> [Work to be completed] What follows is a set of records; restate each one word for word and drop the pictures.

Stored data entries:
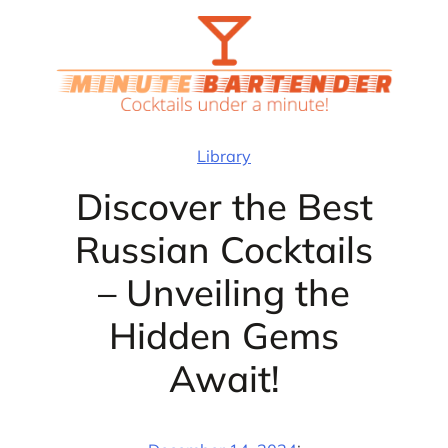
Skip
to
content
Library
Discover the Best
Russian Cocktails
– Unveiling the
Hidden Gems
Await!
·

> [Solution for this exercise]
Skip
to
content
Library
Discover the Best
Russian Cocktails
– Unveiling the
Hidden Gems
Await!
·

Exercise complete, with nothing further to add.